**Excerpted text:**
Mohammad Yaqub Yunus, a Patna High Court advocate, was a younger son who founded the All India Muslim Majlis-e- Mushawarat in 1967. He also held the position of President of the Aligarh Muslim University Old Boys Association in Bihar for a very long time and led the Aligarh Movement when the AMU came under scrutiny during the rule of Indira Gandhi.

Academic and judicial affairs

Yunus moved to England in 1903 to join the Society of the Middle Temple, and on January 26, 1906, he received his bar admission. He was admitted as a Barrister of the High Court of Justice of London on January 27. After just a brief period of practice in England, he returned to India in April 1906, and at the age of 22, he enrolled as an advocate in the Calcutta High Court Bar. In 1906, he began his legal career in the Patna District Court before rising to the position of Senior Advocate. He actively contested matters in the Privy Council of England, the Federal Court of Delhi, the Patna High Court, and the High Court of Calcutta.

Corporate affairs

 Founder of SearchLight Press in Patna, now known as Hindustan Times. In 1924 he started Patna Times as a weekly paper which in 1944 became a daily newspaper. Yunus was the editor and publisher of the newspaper.

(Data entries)
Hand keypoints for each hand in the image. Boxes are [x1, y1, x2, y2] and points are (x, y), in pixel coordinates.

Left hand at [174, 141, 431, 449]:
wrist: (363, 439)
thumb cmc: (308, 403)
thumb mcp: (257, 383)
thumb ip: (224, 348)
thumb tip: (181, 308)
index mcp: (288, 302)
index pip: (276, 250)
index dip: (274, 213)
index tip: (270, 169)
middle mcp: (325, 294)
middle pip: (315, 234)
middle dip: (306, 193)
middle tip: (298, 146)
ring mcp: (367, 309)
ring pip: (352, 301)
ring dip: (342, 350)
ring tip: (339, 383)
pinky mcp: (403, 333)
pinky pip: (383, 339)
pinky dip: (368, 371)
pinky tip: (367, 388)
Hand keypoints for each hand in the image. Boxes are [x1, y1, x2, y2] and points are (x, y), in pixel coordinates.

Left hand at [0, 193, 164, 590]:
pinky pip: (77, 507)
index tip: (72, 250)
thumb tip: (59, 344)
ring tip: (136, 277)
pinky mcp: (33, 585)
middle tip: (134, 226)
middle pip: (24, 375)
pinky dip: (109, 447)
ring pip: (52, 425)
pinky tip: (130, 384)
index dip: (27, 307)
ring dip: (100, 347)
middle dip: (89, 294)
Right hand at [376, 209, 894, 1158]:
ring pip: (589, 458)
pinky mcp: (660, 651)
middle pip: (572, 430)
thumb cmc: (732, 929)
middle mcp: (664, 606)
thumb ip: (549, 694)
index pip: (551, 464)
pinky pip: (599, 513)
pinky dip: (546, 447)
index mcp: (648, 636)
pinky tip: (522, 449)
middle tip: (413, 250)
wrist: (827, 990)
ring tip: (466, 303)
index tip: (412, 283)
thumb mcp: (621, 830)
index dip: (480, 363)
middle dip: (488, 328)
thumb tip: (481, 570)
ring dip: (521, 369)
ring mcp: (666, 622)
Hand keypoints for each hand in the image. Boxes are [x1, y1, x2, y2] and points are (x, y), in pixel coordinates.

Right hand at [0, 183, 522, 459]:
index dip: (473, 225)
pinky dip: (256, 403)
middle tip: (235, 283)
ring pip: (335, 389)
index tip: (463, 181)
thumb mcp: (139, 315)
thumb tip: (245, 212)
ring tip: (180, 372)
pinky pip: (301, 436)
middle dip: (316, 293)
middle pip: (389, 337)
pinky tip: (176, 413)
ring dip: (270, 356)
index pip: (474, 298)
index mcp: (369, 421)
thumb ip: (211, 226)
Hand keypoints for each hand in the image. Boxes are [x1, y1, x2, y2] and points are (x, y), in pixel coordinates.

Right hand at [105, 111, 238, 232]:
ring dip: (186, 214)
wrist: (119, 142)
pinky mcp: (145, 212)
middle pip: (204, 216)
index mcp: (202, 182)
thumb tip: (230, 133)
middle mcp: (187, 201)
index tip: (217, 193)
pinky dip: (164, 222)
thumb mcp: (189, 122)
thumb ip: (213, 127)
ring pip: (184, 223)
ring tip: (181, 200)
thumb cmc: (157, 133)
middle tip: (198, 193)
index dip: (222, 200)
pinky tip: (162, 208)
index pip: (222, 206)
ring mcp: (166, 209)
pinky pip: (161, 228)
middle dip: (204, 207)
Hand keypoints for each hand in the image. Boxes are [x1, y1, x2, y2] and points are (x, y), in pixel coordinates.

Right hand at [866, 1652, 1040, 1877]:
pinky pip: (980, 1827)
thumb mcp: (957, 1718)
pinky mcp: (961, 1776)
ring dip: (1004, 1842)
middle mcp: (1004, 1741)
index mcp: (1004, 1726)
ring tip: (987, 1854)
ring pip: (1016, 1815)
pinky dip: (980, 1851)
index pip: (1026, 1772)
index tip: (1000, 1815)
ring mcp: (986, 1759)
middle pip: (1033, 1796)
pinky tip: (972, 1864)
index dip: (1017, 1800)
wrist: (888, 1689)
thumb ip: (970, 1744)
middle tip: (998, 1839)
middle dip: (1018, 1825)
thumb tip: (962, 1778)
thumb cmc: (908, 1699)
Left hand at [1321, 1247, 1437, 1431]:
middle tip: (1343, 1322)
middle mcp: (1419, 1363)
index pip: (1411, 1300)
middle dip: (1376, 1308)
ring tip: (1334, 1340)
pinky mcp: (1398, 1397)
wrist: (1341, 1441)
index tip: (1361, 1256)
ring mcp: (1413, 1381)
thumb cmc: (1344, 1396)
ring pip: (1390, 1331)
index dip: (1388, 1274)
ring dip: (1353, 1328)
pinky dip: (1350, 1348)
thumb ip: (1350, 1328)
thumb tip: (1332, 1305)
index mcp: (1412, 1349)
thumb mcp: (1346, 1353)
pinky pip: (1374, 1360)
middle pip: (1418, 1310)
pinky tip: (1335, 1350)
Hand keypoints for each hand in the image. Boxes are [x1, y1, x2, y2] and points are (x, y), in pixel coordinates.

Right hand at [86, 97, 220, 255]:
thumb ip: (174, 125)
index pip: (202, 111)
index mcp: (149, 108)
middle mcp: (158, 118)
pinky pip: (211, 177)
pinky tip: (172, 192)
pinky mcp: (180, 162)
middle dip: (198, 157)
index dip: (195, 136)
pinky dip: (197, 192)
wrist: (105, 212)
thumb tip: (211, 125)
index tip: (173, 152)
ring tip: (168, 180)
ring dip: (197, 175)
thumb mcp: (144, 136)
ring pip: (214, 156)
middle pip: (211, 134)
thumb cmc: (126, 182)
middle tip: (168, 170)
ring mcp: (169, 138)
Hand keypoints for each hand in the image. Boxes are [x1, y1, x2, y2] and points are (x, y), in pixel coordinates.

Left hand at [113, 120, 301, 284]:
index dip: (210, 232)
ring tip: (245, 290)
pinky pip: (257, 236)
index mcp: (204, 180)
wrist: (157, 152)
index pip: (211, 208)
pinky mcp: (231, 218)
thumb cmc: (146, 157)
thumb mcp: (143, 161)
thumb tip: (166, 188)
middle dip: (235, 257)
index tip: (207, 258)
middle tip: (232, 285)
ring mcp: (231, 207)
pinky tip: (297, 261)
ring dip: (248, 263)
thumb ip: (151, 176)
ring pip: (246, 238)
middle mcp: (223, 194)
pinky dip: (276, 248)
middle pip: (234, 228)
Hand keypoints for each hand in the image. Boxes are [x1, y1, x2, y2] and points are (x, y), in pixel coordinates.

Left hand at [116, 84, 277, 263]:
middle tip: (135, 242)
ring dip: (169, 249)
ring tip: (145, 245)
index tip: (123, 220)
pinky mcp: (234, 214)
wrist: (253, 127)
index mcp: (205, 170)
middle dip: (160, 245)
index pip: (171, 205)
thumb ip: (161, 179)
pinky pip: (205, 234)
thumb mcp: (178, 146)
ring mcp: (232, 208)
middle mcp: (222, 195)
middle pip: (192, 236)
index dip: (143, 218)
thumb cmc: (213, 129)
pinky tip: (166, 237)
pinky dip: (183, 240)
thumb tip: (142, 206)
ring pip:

**Exercise instructions:**
a – Does the Yunus excerpt support each statement below? Answer yes or no for each and quote the words from the excerpt that settle it.
(i) Yunus received his bar admission in 1906.
(ii) Patna Times began as a daily newspaper.
(iii) Mohammad Yaqub Yunus founded the All India Muslim Majlis-e- Mushawarat in 1967.
b – Could you extend the Yunus excerpt, picking up right after its final sentence?
None of the data is needed here.

**Solved tasks:**
a –
(i) Yes: "on January 26, 1906, he received his bar admission."
(ii) No: "In 1924 he started Patna Times as a weekly paper which in 1944 became a daily newspaper."
(iii) Yes: "founded the All India Muslim Majlis-e- Mushawarat in 1967."

b –
 Founder of Orient Bank India Limited., which had branches and pay offices all over India. 
 Founder and Chairman of the Industrial Engineering Developments Limited with branches in Bihar, Bengal and Assam. 
 Founded the Great India Development Limited. This Company undertook construction of a large railway project in various Rajputana States, especially Indore and Marwar, and was to link up B.B. C.I. Railway and G.I.P. Railway. 
 Founder of Bihar Flying Club, which still existed . 
 Served as managing director of the Bihar Provincial Co-operative Bank
 Served as Director of the Bank of Bihar.
 Served as Director and Managing Agent of Bihar United Insurance Company.
 Opened Grand Hotel, Patna.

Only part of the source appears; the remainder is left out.